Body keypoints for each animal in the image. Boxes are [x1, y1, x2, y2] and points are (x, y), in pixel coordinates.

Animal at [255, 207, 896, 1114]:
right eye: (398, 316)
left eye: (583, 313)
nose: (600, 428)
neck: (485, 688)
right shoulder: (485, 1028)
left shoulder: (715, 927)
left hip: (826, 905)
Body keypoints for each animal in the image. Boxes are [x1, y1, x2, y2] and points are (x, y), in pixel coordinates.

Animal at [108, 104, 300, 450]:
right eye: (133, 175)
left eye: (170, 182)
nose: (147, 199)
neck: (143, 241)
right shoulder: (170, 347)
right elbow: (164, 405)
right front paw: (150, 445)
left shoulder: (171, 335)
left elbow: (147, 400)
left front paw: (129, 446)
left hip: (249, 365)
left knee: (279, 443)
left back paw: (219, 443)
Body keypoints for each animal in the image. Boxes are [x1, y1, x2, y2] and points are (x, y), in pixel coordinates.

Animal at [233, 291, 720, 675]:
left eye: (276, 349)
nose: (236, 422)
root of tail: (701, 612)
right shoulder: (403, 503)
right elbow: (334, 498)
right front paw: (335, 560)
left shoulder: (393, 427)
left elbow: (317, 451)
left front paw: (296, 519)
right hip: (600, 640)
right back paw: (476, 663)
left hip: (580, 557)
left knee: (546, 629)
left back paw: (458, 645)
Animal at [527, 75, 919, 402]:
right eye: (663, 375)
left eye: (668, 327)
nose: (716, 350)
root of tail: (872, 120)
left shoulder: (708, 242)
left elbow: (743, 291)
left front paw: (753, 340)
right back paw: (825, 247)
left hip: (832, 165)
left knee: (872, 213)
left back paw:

++++++++++

WORK INSTRUCTIONS — Each record must be returned exactly as it is written.

THE ANSWER —
Body keypoints for each animal in the image. Boxes are [x1, y1, x2, y2] and points are (x, y), in pixel coordinates.

Animal at [255, 207, 896, 1114]:
right eye: (398, 316)
left eye: (583, 313)
nose: (600, 428)
neck: (485, 688)
right shoulder: (485, 1028)
left shoulder: (715, 927)
left hip: (826, 905)
Body keypoints for each animal in the image. Boxes are [x1, y1, x2, y2] and points are (x, y), in pixel coordinates.

Animal at [108, 104, 300, 450]:
right eye: (133, 175)
left eye: (170, 182)
nose: (147, 199)
neck: (143, 241)
right shoulder: (170, 347)
right elbow: (164, 405)
right front paw: (150, 445)
left shoulder: (171, 335)
left elbow: (147, 400)
left front paw: (129, 446)
left hip: (249, 365)
left knee: (279, 443)
left back paw: (219, 443)
Body keypoints for each animal in the image. Boxes are [x1, y1, x2, y2] and points are (x, y), in pixel coordinates.

Animal at [233, 291, 720, 675]:
left eye: (276, 349)
nose: (236, 422)
root of tail: (701, 612)
right shoulder: (403, 503)
right elbow: (334, 498)
right front paw: (335, 560)
left shoulder: (393, 427)
left elbow: (317, 451)
left front paw: (296, 519)
right hip: (600, 640)
right back paw: (476, 663)
left hip: (580, 557)
left knee: (546, 629)
left back paw: (458, 645)
Animal at [527, 75, 919, 402]:
right eye: (663, 375)
left eye: (668, 327)
nose: (716, 350)
root of tail: (872, 120)
left shoulder: (708, 242)
left elbow: (743, 291)
left front paw: (753, 340)
right back paw: (825, 247)
left hip: (832, 165)
left knee: (872, 213)
left back paw:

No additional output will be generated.